Discours de Valéry Giscard d’Estaing, Président de la République
(…) Le Sénat de la République française " la plus belle assemblée du monde " écrivait un jour André Siegfried, est une institution profondément originale. Aucune autre ne lui ressemble vraiment parce qu’aucune autre ne se recrute comme lui, par un système de suffrage reposant sur des choix opérés par les membres des assemblées municipales ou départementales. Ce fut la justesse étonnante du coup d’œil politique de Gambetta qui lui fit comprendre que l’assemblée, issue du vote des élus locaux, et qu’il baptisa du beau nom de Grand Conseil des communes de France, ne s’opposerait pas à la souveraineté du suffrage universel et apporterait au fonctionnement de la démocratie un élément précieux de stabilité.

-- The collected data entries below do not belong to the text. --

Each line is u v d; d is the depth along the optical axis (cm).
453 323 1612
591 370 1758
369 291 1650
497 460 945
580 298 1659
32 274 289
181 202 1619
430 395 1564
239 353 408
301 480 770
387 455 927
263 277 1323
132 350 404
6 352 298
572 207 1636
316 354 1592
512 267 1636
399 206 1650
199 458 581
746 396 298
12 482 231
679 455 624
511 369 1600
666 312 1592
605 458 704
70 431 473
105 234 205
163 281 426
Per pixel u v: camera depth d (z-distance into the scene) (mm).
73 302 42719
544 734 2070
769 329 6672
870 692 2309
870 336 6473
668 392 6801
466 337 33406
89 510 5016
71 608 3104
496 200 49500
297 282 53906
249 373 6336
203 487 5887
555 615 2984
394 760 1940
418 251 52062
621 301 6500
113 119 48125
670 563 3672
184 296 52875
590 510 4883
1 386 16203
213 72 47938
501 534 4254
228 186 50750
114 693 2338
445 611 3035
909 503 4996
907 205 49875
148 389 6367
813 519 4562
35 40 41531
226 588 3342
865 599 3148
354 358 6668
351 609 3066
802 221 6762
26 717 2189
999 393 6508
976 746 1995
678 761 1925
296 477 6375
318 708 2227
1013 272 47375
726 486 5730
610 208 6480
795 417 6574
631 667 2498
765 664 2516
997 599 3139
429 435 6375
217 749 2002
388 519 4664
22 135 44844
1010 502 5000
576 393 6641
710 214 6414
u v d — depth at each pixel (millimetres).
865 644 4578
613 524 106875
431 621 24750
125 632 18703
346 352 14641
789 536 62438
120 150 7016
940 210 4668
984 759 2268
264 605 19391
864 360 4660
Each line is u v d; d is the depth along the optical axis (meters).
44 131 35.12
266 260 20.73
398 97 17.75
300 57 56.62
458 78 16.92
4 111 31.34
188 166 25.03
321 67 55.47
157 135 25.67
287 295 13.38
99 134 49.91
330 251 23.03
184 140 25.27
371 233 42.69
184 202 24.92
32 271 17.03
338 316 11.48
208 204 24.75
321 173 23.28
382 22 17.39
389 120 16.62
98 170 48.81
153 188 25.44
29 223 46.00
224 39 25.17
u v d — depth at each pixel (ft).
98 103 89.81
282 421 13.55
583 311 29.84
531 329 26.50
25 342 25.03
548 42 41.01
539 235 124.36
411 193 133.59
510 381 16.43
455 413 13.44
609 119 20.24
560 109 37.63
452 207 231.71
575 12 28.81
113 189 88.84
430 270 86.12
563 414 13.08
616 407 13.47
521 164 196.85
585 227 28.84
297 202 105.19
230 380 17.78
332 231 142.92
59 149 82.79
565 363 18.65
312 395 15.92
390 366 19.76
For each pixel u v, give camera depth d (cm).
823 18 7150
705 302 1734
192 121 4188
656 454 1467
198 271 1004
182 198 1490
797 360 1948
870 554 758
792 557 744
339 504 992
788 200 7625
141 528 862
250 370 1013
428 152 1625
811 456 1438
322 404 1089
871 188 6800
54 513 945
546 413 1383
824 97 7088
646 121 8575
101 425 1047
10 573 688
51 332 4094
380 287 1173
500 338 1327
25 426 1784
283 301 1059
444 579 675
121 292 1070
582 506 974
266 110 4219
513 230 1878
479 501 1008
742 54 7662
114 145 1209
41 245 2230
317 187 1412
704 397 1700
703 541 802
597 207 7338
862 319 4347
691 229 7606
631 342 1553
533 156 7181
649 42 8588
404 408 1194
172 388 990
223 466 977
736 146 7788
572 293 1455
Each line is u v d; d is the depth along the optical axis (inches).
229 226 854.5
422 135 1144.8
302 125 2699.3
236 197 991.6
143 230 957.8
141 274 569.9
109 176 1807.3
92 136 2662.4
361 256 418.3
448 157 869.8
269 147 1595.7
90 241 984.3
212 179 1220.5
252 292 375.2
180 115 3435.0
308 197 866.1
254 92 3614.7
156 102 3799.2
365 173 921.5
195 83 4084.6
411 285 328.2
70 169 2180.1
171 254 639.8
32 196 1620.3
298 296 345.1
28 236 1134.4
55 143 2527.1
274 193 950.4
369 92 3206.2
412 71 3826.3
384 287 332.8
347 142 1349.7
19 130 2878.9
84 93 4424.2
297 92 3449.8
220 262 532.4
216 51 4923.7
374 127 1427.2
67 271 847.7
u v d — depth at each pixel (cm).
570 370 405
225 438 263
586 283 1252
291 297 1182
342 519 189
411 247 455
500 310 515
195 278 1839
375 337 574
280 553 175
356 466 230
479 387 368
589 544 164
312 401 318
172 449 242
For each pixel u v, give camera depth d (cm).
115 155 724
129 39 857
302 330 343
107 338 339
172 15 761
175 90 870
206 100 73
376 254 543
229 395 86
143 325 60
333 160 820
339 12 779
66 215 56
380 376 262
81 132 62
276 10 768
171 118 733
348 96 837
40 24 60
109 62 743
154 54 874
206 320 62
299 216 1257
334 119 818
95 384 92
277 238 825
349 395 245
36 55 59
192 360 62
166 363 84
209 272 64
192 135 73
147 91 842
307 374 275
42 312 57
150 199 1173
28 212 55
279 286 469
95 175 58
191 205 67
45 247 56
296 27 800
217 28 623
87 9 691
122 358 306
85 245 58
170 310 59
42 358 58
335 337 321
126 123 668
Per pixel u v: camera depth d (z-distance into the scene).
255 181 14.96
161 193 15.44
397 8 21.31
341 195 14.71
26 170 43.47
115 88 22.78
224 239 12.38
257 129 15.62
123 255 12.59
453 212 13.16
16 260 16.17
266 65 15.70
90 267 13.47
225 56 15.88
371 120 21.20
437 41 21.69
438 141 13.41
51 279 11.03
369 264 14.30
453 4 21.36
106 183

Tel fut bien, en effet, le rôle du Sénat sous la IIIème République : plus modéré que la Chambre lorsque celle-ci penchait vers la gauche, plus avancé au contraire lorsqu’elle s’orientait vers la droite, il a constamment joué un rôle stabilisateur. Au temps du boulangisme comme pendant l’Affaire Dreyfus, il a contribué à protéger la République contre les entreprises de ses adversaires. Dans d’autres circonstances, il a tempéré son évolution. Plus circonspect que la Chambre, moins sensible qu’elle à la séduction des idéologies non encore éprouvées au contact des réalités, le Sénat a apporté dans la gestion des affaires publiques le concours de l’expérience et de la sagesse.
(…) Dans cette salle où se sont exprimés les plus grands talents de la politique française, depuis cent ans, et dont nous sentons autour de nous les ombres hautaines ou débonnaires, ironiques ou tourmentées, dans cette salle où a retenti le langage de l’histoire, mais aussi, plus modeste et plus émouvante, la voix de tous ceux qui entendaient traduire, à leur manière, les aspirations de leur terroir ou de leur ville, oui, dans cette salle, mesdames et messieurs les sénateurs, souffle une part de l’esprit de la France.
Je souhaite longue vie au Sénat de la République.